If he tries to tell you it’s in the past, like the number of sexual partners the two of you have had, acknowledge that this is correct, but that unlike sexual partners (assuming the two of you have been tested recently), this is an issue that you fear may eventually have implications on your own relationship.*

If you hit this point and he is still totally unwilling to discuss his philandering with you, then you should hit the road. You know what Paul Rudd’s character in Forgetting Sarah Marshall says: “When life gives me lemons, I say f**k the lemons and bail.”

But if your boyfriend is open about his past transgressions, hear him out, and then decide for yourself if you truly believe he will or will not cheat on you.

There’s no perfect way to about making this decision. It’s a judgment call. I hope you end up making the right choice.

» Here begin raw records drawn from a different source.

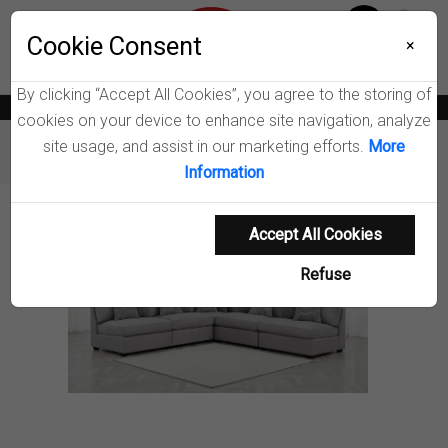
Menu
Cookie Consent
0
×
By clicking “Accept All Cookies”, you agree to the storing of
News
Blogs
Become A Dealer
Consumer Support
Catalogs
cookies on your device to enhance site navigation, analyze
site usage, and assist in our marketing efforts.
More
Furniture
Sectionals
Cambria Modular Sectional Sofa
Information
Product Details
Accept All Cookies
Refuse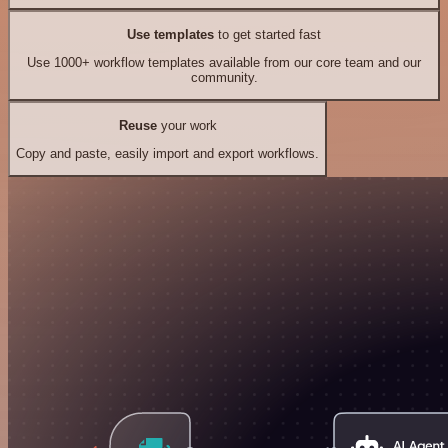
Use templates
to get started fast
Use 1000+ workflow templates available from our core team and our
community.
Reuse
your work
Copy and paste, easily import and export workflows.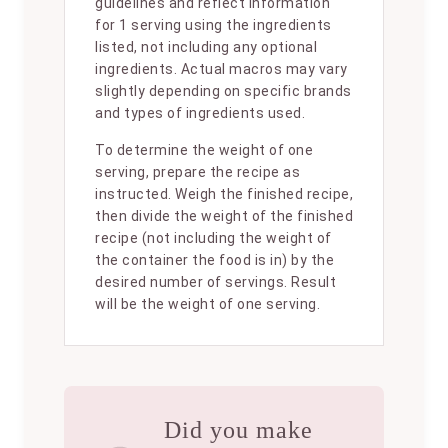
guidelines and reflect information
for 1 serving using the ingredients
listed, not including any optional
ingredients. Actual macros may vary
slightly depending on specific brands
and types of ingredients used.
To determine the weight of one
serving, prepare the recipe as
instructed. Weigh the finished recipe,
then divide the weight of the finished
recipe (not including the weight of
the container the food is in) by the
desired number of servings. Result
will be the weight of one serving.
Did you make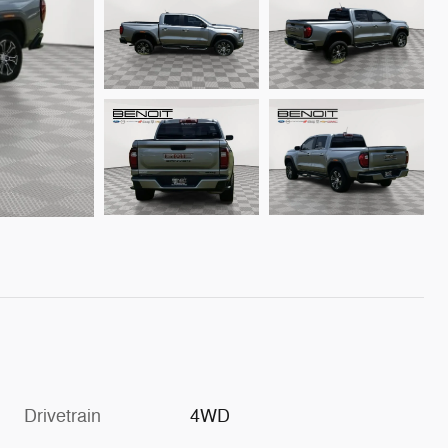
Drivetrain
4WD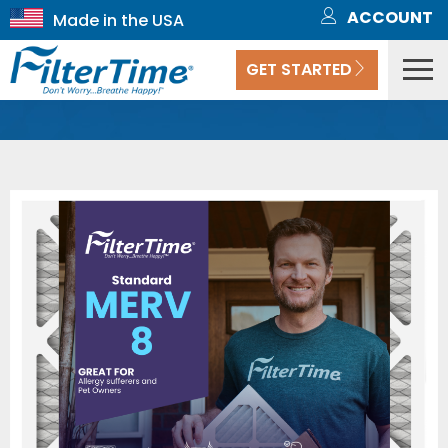
ACCOUNT
GET STARTED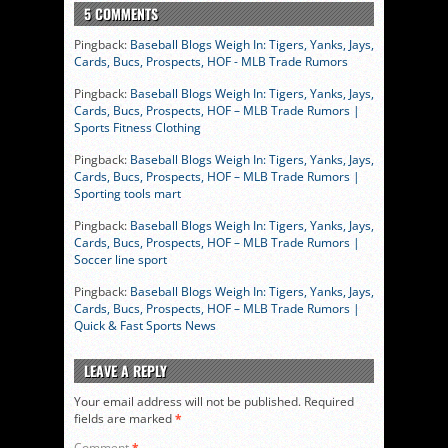
5 COMMENTS
Pingback:
Baseball Blogs Weigh In: Tigers, Yanks, Jays,
Cards, Bucs, Prospects, HOF - MLB Trade Rumors
Pingback:
Baseball Blogs Weigh In: Tigers, Yanks, Jays,
Cards, Bucs, Prospects, HOF – MLB Trade Rumors |
Sports Fitness Clothing
Pingback:
Baseball Blogs Weigh In: Tigers, Yanks, Jays,
Cards, Bucs, Prospects, HOF – MLB Trade Rumors |
Sporting tools mart
Pingback:
Baseball Blogs Weigh In: Tigers, Yanks, Jays,
Cards, Bucs, Prospects, HOF – MLB Trade Rumors |
Soccer line sport
Pingback:
Baseball Blogs Weigh In: Tigers, Yanks, Jays,
Cards, Bucs, Prospects, HOF – MLB Trade Rumors |
Quick & Fast Sports News
LEAVE A REPLY
Your email address will not be published.
Required
fields are marked
*
Comment
*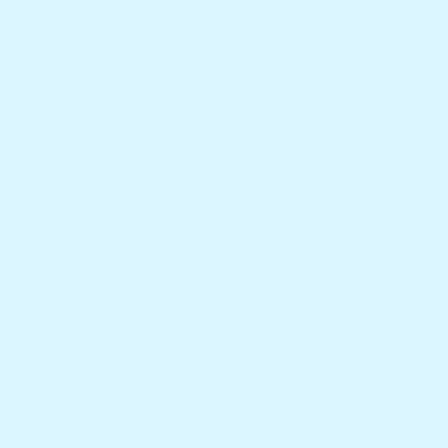
S
FURTHER INFO.
CUSTOMER
About Us
FAQs
Privacy Policy
Contact Us
Terms Of Service
es
Refund Policy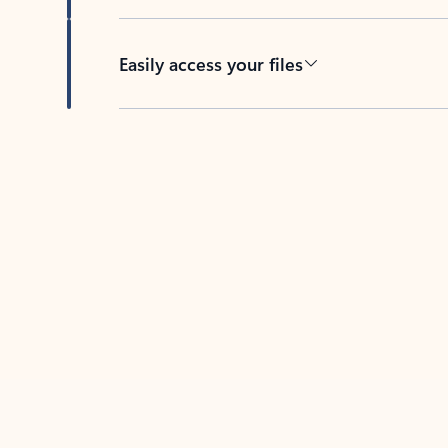
Easily access your files
Back to tabs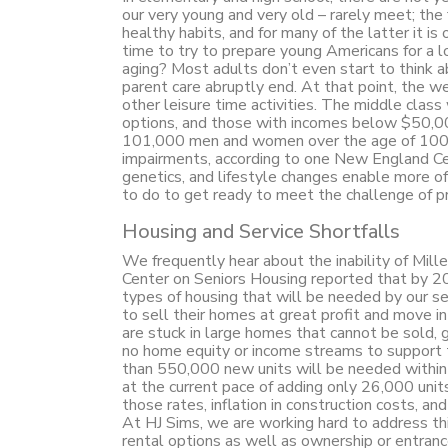
our very young and very old – rarely meet; the
healthy habits, and for many of the latter it is
time to try to prepare young Americans for a lo
aging? Most adults don’t even start to think ab
parent care abruptly end. At that point, the w
other leisure time activities. The middle c
options, and those with incomes below $50,00
101,000 men and women over the age of 100 a
impairments, according to one New England Cen
genetics, and lifestyle changes enable more of
to do to get ready to meet the challenge of pro
Housing and Service Shortfalls
We frequently hear about the inability of Mill
Center on Seniors Housing reported that by 20
types of housing that will be needed by our s
to sell their homes at great profit and move in
are stuck in large homes that cannot be sold, 
no home equity or income streams to support 
than 550,000 new units will be needed within 
at the current pace of adding only 26,000 unit
those rates, inflation in construction costs, 
At HJ Sims, we are working hard to address thi
rental options as well as ownership or entra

*A clarification: If you and your boyfriend are both proven to be STD-free (and if you’ve both gotten all three rounds of the Gardasil vaccination), it shouldn’t matter all that much how many people you’ve copulated with in your previous life—which is to say your life before you met your current main squeeze. However, the number of people you have slept with while in an exclusive relationship with another human being is of the utmost importance.